Non-Food Retail vs. Restaurants and Bars: 1992-2016

St Louis Fed

There is a social element to this, too. Many young people are driven by the experiences that will make the best social media content—whether it’s a conventional beach pic or a well-lit plate of glistening avocado toast. Laugh if you want, but these sorts of questions—“what experience will reliably deliver the most popular Instagram post?”—really drive the behavior of people ages 13 and up. This is a big deal for malls, says Barbara Byrne Denham, a senior economist at Reis, a real-estate analytics firm. Department stores have failed as anchors, but better food, entertainment, and even fitness options might bring teens and families back to struggling malls, where they might wander into brick-and-mortar stores that are currently at risk of closing.

* * *

There is no question that the most significant trend affecting brick-and-mortar stores is the relentless march of Amazon and other online retail companies. But the recent meltdown for retail brands is equally about the legacy of the Great Recession, which punished logo-driven brands, put a premium on experiences (particularly those that translate into social media moments), and unleashed a surprising golden age for restaurants.

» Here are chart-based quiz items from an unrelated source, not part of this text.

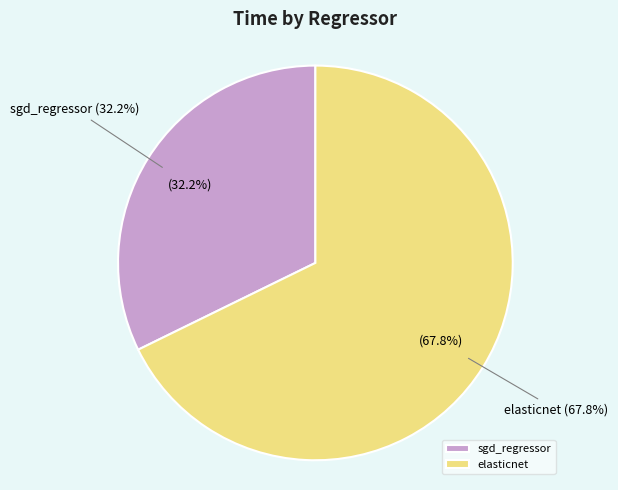

To the nearest percent, what is the average slice percentage?

50%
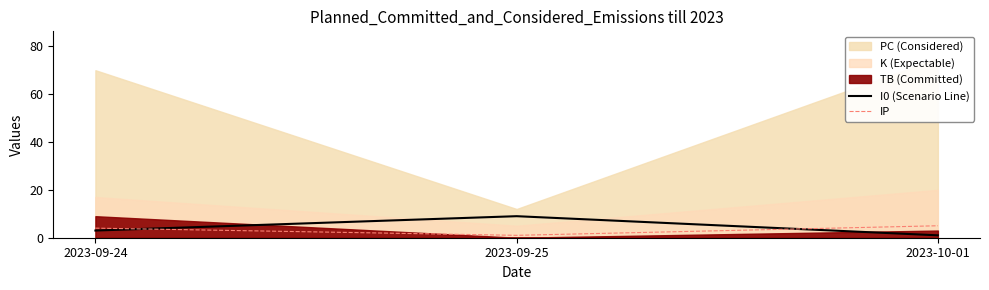

Is the value of I0 (Scenario Line) at 2023-09-24 greater than the value of IP at 2023-09-24?

No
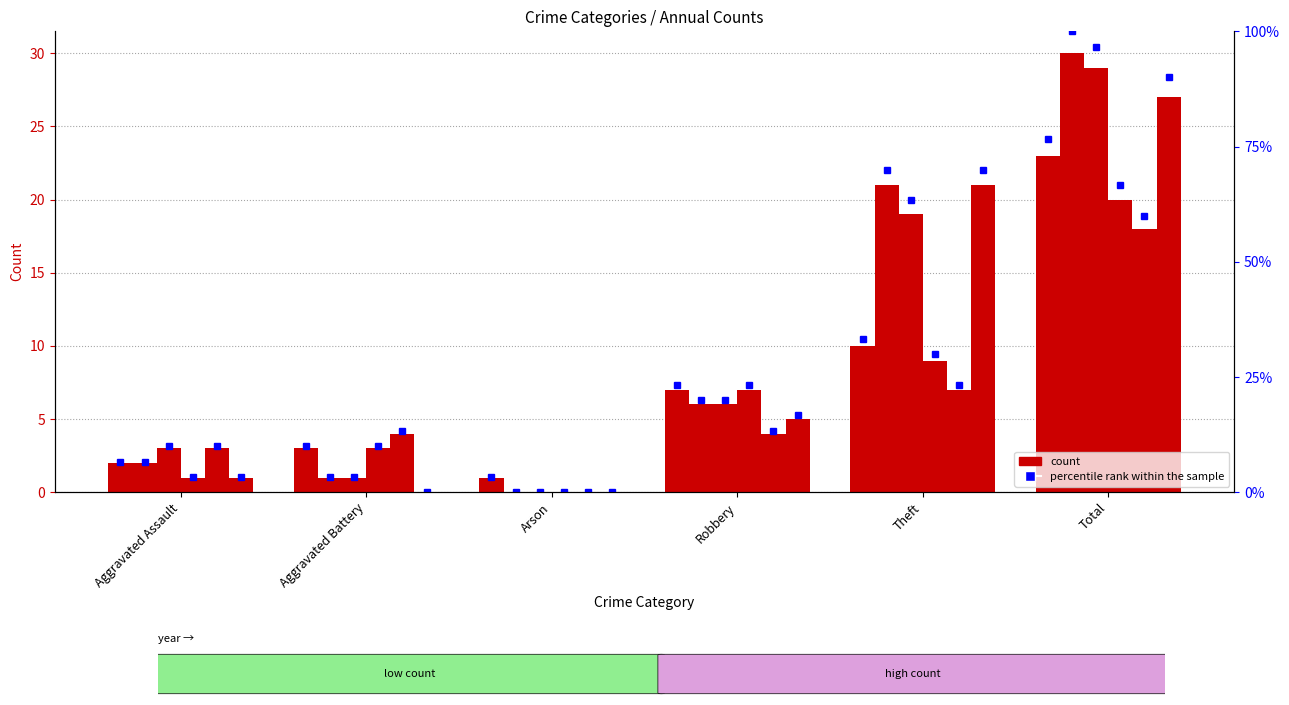

True or false: 2017 has a value of 2 at Aggravated Battery.

False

Finally, a brief prediction. One of the mistakes people make when thinking about the future is to think that they are watching the final act of the play. Mobile shopping might be the most transformative force in retail—today. But self-driving cars could change retail as much as smartphones.

Once autonomous vehicles are cheap, safe, and plentiful, retail and logistics companies could buy up millions, seeing that cars can be stores and streets are the ultimate real estate. In fact, self-driving cars could make shopping space nearly obsolete in some areas. CVS could have hundreds of self-driving minivans stocked with merchandise roving the suburbs all day and night, ready to be summoned to somebody’s home by smartphone. A new luxury-watch brand in 2025 might not spring for an Upper East Side storefront, but maybe its autonomous showroom vehicle could circle the neighborhood, waiting to be summoned to the doorstep of a tony apartment building. Autonomous retail will create new conveniences and traffic headaches, require new regulations, and inspire new business strategies that could take even more businesses out of commercial real estate. The future of retail could be even weirder yet.